Did you know that recruiters often make up their minds about a candidate within a minute of scanning their resume?
You don't have a lot of time to impress employers, so everything about your resume needs to be painstakingly thought out, right down to your resume's length.
Here are some reasons why a one page resume is the way to go, along with some tips to help you make the most of your limited space.
How a One Page Resume Benefits You
Your resume like a personal highlight reel. It's a collection of some of the biggest things that make you who you are.
You have a right to be proud of your education and accomplishments. You might even have an impressive background filled with awards and recognitions
But the fact of the matter is that, in most cases, an actual person won't get so much as a glance at your resume.
Many companies now use applicant tracking systems (ATS) to expedite the hiring process and screen applicants.
These complex programs filter specific job-related words and descriptions so a hiring manager can quickly see who does and doesn't have the skills they're looking for at the moment.
It's frustrating. Especially if you've put a ton of work into crafting a great resume.
But brevity, along with using the right keywords, can help you get past an ATS, increasing your chances of moving on to the interview process.
How a One Page Resume Benefits Employers
One page isn't a lot of space. But put yourself in a hiring manager's shoes.
Even with the screening process, most managers will look at dozens and dozens of applications.
And since there's only so much time in the day, a one-page resume is a lot more likely to get read than a resume that spans multiple pages.
Shorter may not seem sweeter at first, but by limiting yourself to a single page, you're doing HR a favor.

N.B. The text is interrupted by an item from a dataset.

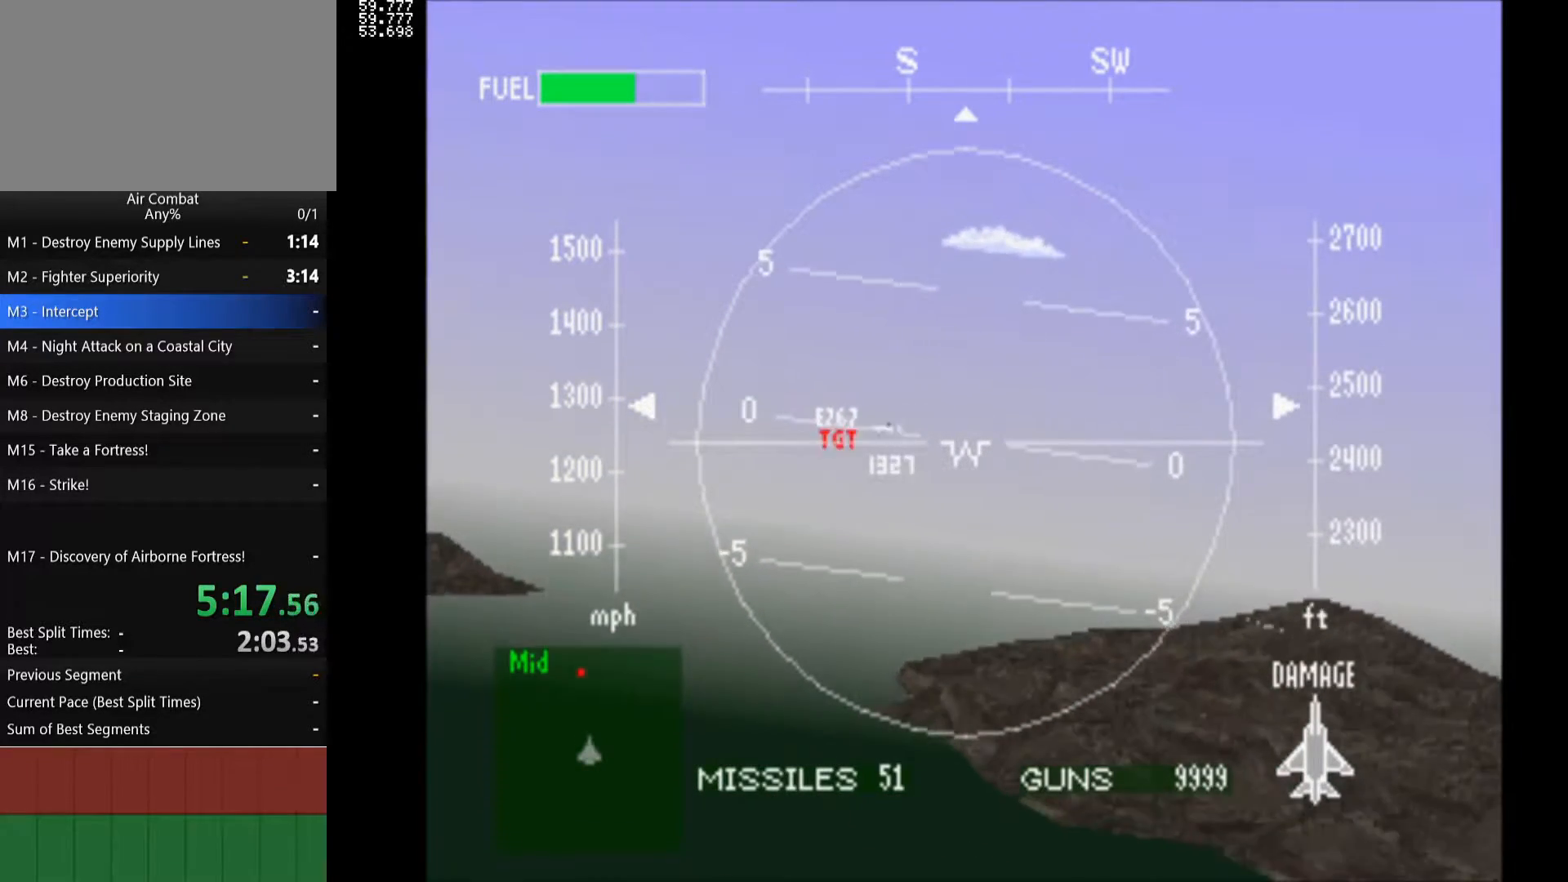
{"buttons": ["L1", "DPAD_LEFT"], "left_stick": "center", "right_stick": "center", "events": [[167, "R1", "up"], [200, "L1", "down"]]}
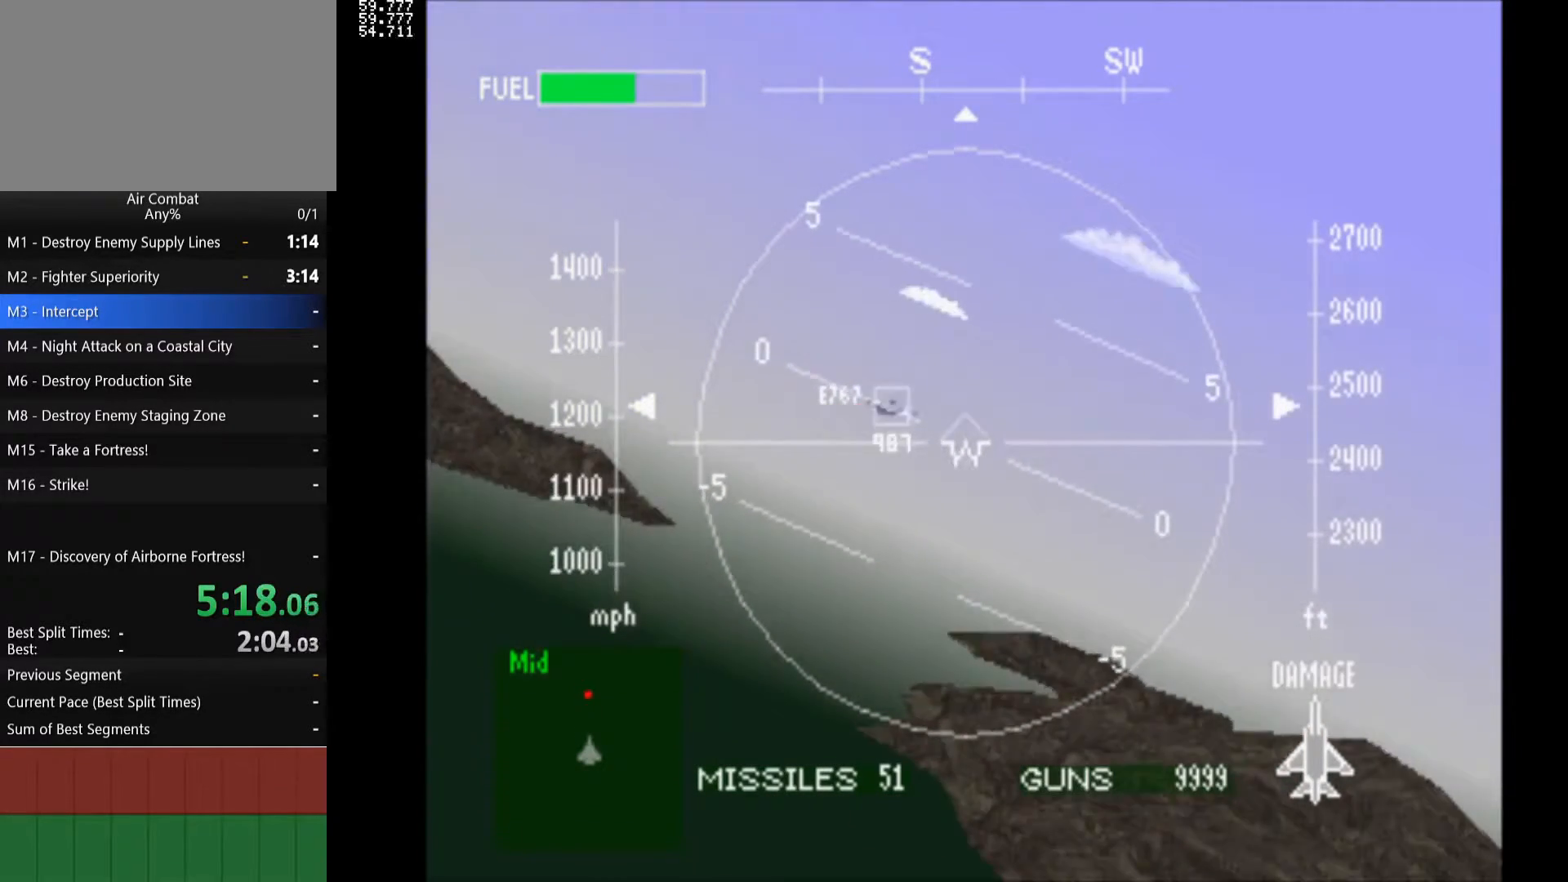
{"buttons": ["L1", "DPAD_LEFT"], "left_stick": "center", "right_stick": "center", "events": []}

Tips for Building a Great Resume
So, how do you make the most of your brief amount of space? It isn't as tough as it seems!
At the top of the page, list your name and contact information. The more ways you give an employer to contact you, the better.
But at the very least, include a phone number, address, and email address.
Now that your soon-to-be HR department knows who you are, it's time to show them what you're about.
List the last three job titles you've held. Be sure to detail what you did for each position and how long you worked there.
Whenever possible, use exact figures to illustrate things like business growth, retention, etc.
If you improved worker safety, for example, you could say something along the lines of 'Decreased common oilfield injuries by X percent.'
This section is for elaborating on any skills you have that you feel would make you a good fit for the job.
What's most important is that you only include skills relevant to the position.
If you're applying for a job in IT, for example, you'd want to include certifications and any programming languages you know.
There's some debate about whether to place education at the top or bottom of a resume. We'll leave the final decision up to you.
But for the sake of this article, we suggest leaving it at the bottom since your work experience matters more.
Your Dream Job Is Waiting
Crafting a one page resume can be difficult. But it's ultimately something that benefits both yourself and your prospective employer.